House Republicans notified lawmakers that the chamber will vote Monday evening on other bills. They say that will be their only votes of the day.

President Barack Obama and Senate Republican leader Mitch McConnell said Monday they are near a deal to avoid wide-ranging tax increases and spending cuts - the fiscal cliff - that take effect with the new year.

Both men said they were still bargaining over whether - and how - to avoid $109 billion in cuts to defense and domestic programs that take effect on Wednesday.

It remained unclear whether the Senate would vote Monday.

Congress could pass later legislation retroactively blocking the tax hikes and spending cuts.


WASHINGTON -- Senate Minority Leader Mitch McConnell says he and the White House have agreed on preventing tax hikes that the "fiscal cliff" will trigger after midnight. And he says they are very close to an overall deal that would also prevent budget-wide spending cuts.

The Kentucky Republican did not provide any details. But he said on the Senate floor that lawmakers should pass legislation averting tax increases that would otherwise take effect at the start of New Year's Day.

McConnell spoke after President Barack Obama said in televised remarks from the White House that a deal was in sight.


WASHINGTON -- President Barack Obama says a deal to avert across-the-board tax hikes and programs cuts is "within sight, but not done."

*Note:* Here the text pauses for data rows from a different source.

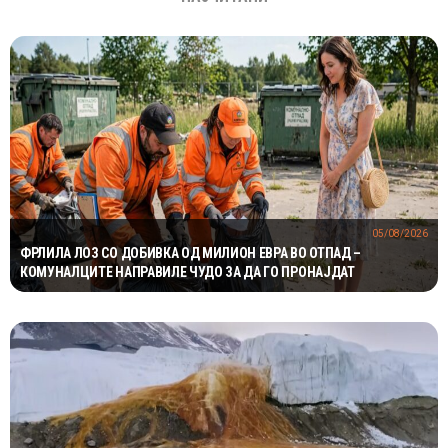
05/08/2026
ФРЛИЛА ЛОЗ СО ДОБИВКА ОД МИЛИОН ЕВРА ВО ОТПАД –
КОМУНАЛЦИТЕ НАПРАВИЛЕ ЧУДО ЗА ДА ГО ПРОНАЈДАТ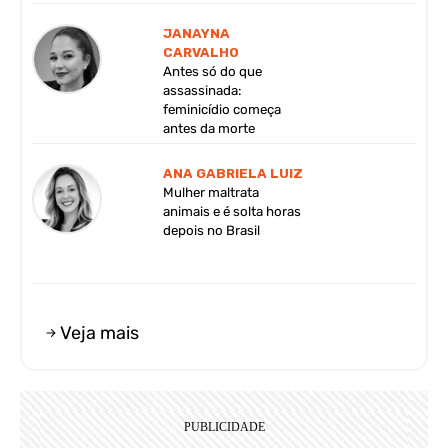
JANAYNA
CARVALHO
Antes só do que
assassinada:
feminicídio começa
antes da morte
ANA GABRIELA LUIZ
Mulher maltrata
animais e é solta horas
depois no Brasil
Veja mais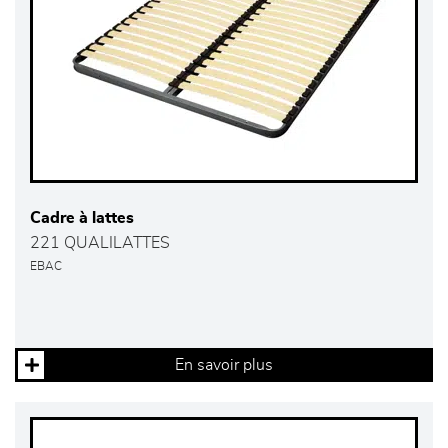
Cadre à lattes
221 QUALILATTES
EBAC
En savoir plus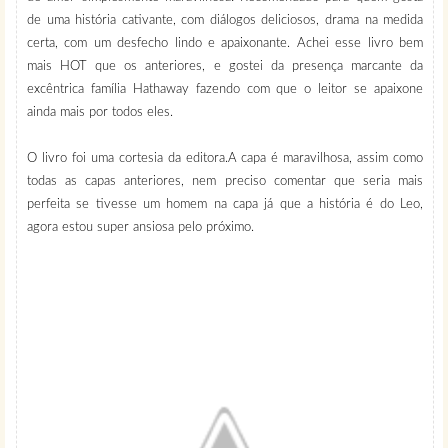
de uma história cativante, com diálogos deliciosos, drama na medida
certa, com um desfecho lindo e apaixonante. Achei esse livro bem
mais HOT que os anteriores, e gostei da presença marcante da
excêntrica família Hathaway fazendo com que o leitor se apaixone
ainda mais por todos eles.
O livro foi uma cortesia da editora.
A capa é maravilhosa, assim como
todas as capas anteriores, nem preciso comentar que seria mais
perfeita se tivesse um homem na capa já que a história é do Leo,
agora estou super ansiosa pelo próximo.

The president offered the update during a White House news briefing with a group of middle-income Americans standing with him. He said the last thing people want to hear on New Year's Eve is "another speech," but that he had to "talk about progress being made."

Obama said middle class families, businesses and the nation can't afford the kind of tax hikes that would go into effect tomorrow if there is no agreement. He called that possibility "a pressing concern on people's minds."

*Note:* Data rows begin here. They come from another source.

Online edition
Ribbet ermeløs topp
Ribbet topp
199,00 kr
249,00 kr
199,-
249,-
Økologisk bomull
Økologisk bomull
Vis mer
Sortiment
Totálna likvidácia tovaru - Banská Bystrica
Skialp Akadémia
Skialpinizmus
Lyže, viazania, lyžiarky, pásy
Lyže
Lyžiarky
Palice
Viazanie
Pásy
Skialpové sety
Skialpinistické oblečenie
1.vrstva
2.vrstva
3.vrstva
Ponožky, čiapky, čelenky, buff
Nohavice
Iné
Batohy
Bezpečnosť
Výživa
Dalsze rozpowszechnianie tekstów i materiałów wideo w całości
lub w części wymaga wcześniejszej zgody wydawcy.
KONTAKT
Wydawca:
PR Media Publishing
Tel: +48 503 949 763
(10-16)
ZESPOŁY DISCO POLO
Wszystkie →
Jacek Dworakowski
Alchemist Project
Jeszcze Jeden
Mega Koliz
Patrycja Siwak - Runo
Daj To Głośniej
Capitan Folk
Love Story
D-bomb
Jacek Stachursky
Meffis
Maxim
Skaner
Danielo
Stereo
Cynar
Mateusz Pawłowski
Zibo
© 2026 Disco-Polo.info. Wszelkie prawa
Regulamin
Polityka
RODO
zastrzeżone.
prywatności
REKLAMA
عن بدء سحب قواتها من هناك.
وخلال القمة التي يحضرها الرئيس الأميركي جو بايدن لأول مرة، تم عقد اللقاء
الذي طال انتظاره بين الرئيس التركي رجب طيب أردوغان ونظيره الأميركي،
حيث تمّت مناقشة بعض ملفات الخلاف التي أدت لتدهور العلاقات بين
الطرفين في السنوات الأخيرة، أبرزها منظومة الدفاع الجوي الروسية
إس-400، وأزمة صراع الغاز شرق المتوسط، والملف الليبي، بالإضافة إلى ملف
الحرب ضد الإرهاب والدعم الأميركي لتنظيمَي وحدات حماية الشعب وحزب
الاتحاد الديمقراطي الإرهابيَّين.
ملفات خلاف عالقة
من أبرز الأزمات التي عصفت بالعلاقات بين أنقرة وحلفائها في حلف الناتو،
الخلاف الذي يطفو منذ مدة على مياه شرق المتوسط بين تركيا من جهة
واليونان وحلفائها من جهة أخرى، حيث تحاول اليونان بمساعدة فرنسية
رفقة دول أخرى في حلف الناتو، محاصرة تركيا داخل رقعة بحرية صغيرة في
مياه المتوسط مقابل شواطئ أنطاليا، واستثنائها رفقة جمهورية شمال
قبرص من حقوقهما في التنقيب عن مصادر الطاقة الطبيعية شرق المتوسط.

People aware of the talks say the potential agreement would extend tax cuts to households earning up to $450,000 but that divisions remain over spending cuts.

The president said the potential agreement would extend unemployment benefits for 2 million people. Obama said the deal would also include the extension of numerous tax credits including those for college tuition, families with children and clean energy.

Obama said he would have preferred "a grand bargain" to solve of the tax and spending problems but is hopeful Congress will approve the proposal being shaped.